Temperley (Lomas de Zamora): 2,80 metros de altura, 18.000 pesos, mes de noviembre. “Los vecinos están cansados que su cuadra sea la vía de escape de los delincuentes. Los comerciantes también saben que abundan los robos de ruedas de vehículos y a las personas que esperan los colectivos de noche en las esquinas” (diario La Nación, 8-01-2014).
San Isidro: 3 metros de altura. 240 metros de largo. Impedía que los vecinos del barrio Villa Jardín (San Fernando) pudieran cruzar por cuatro calles al barrio de La Horqueta (San Isidro). “La idea era cerrar las calles por las que, de acuerdo con la información aportada por los 33 vecinos de La Horqueta, eran utilizadas por los delincuentes que robaban en el barrio y buscaban refugio en Villa Jardín”. “Cada municipio tiene distintas maneras de encarar la crisis de la falta de seguridad del Gran Buenos Aires”. “El 80 por ciento de los delincuentes que actúan en la zona no son de San Isidro”. (dixit Gustavo Posse, intendente de San Isidro, abril de 2009). El escándalo que se desató los obligó a derribarlo.

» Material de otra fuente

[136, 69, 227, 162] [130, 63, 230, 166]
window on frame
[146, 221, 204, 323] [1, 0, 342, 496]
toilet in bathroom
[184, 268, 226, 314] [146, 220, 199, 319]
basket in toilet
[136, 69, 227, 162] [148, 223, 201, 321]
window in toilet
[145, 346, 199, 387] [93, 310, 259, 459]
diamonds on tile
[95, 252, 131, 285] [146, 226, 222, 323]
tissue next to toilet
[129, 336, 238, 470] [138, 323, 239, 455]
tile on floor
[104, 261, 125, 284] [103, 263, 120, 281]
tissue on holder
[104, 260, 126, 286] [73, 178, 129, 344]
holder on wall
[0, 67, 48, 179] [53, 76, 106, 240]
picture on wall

Fue el inicio de la acumulación de cosechas lo que promovió la necesidad de defenderse “de los merodeadores”. Pero uno de los primeros registros arqueológicos conduce a Jericó (hoy Cisjordania) para encontrar entre 8.000 y 6.000 años antes de Cristo los primeros muros de adobe y arcilla que buscaban proteger las casitas de ese mundo exterior que resultaba hondamente peligroso y agresivo.
La clave era (y sigue siendo) refugiarse detrás de empalizadas pro-securitate. La humanidad se ha empeñado en esa suerte de autoengaño. Erigir un muro genera una sensación de protección y de cuidado ante ese Otro atroz que se presenta ante mis ojos como la amenaza voraz. De aquel que simboliza la destrucción. Del distinto. Del que cayó, por los designios del azar, del otro lado del invisible paredón de los desterrados. Y que habrá que visibilizar con barreras de concreto y muerte. Que habrá que exiliar a través de mirillas y murallas que intentan poner más allá de los ojos el rostro del enemigo que deambula y merodea.

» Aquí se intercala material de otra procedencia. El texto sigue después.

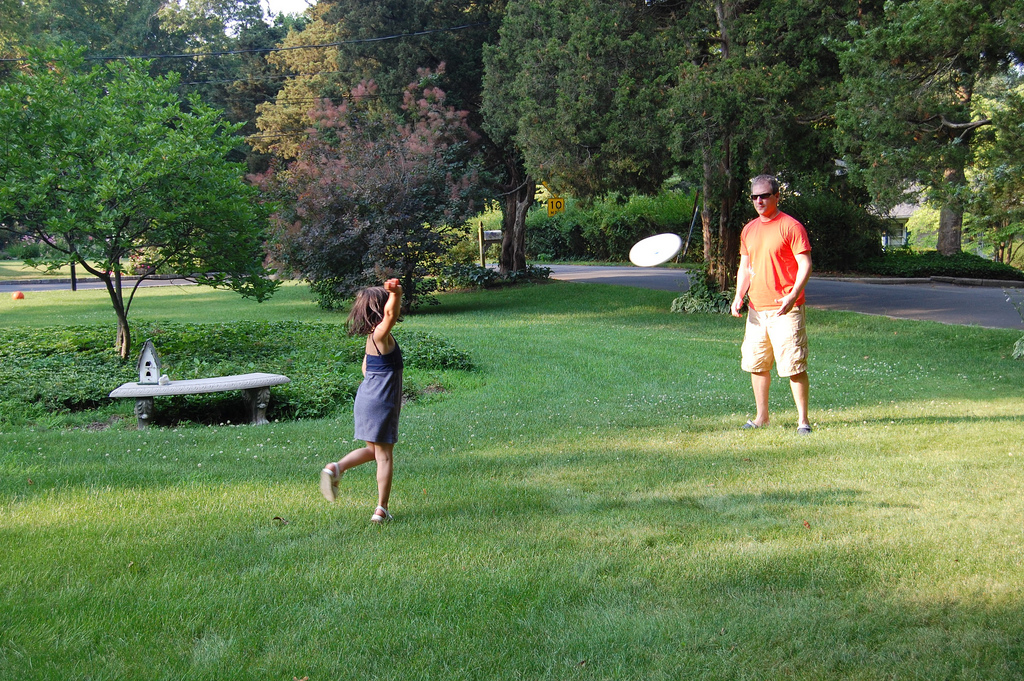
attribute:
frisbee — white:
[625, 229, 690, 267]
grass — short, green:
[0, 279, 1019, 678]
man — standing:
[724, 169, 819, 435]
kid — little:
[320, 276, 435, 521]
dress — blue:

Tenerlo lejos. Saber que aquello que no veo, no existe. Anularlo. Destruirlo.
Desde aquellas viejas murallas de Jericó sólo ha habido perfeccionamientos en los mismos y consabidos paredones. Alambres olímpicos o muros de concreto abonados con ingredientes móviles: las fuerzas de seguridad actúan como vallados intermitentes; decenas de miles de cámaras de seguridad son, en tanto, el permanente ojo vigía.
El modelo neoliberal se empeña sistémicamente en ocluir toda posibilidad de transformación. Y cíclicamente se produce la explosión de pústulas diseminadas que representan, sin más, el rostro desembozado de la exclusión. La irrupción desde esa violencia arrullada por la inequidad y el desencanto. Que entre largos períodos de mansedumbre en ocasiones estalla y salpica con sus esquirlas las vidrieras de los incluidos. Entonces, un nuevo muro se alza para tratar de jugar, mientras dure, al juego de no ver.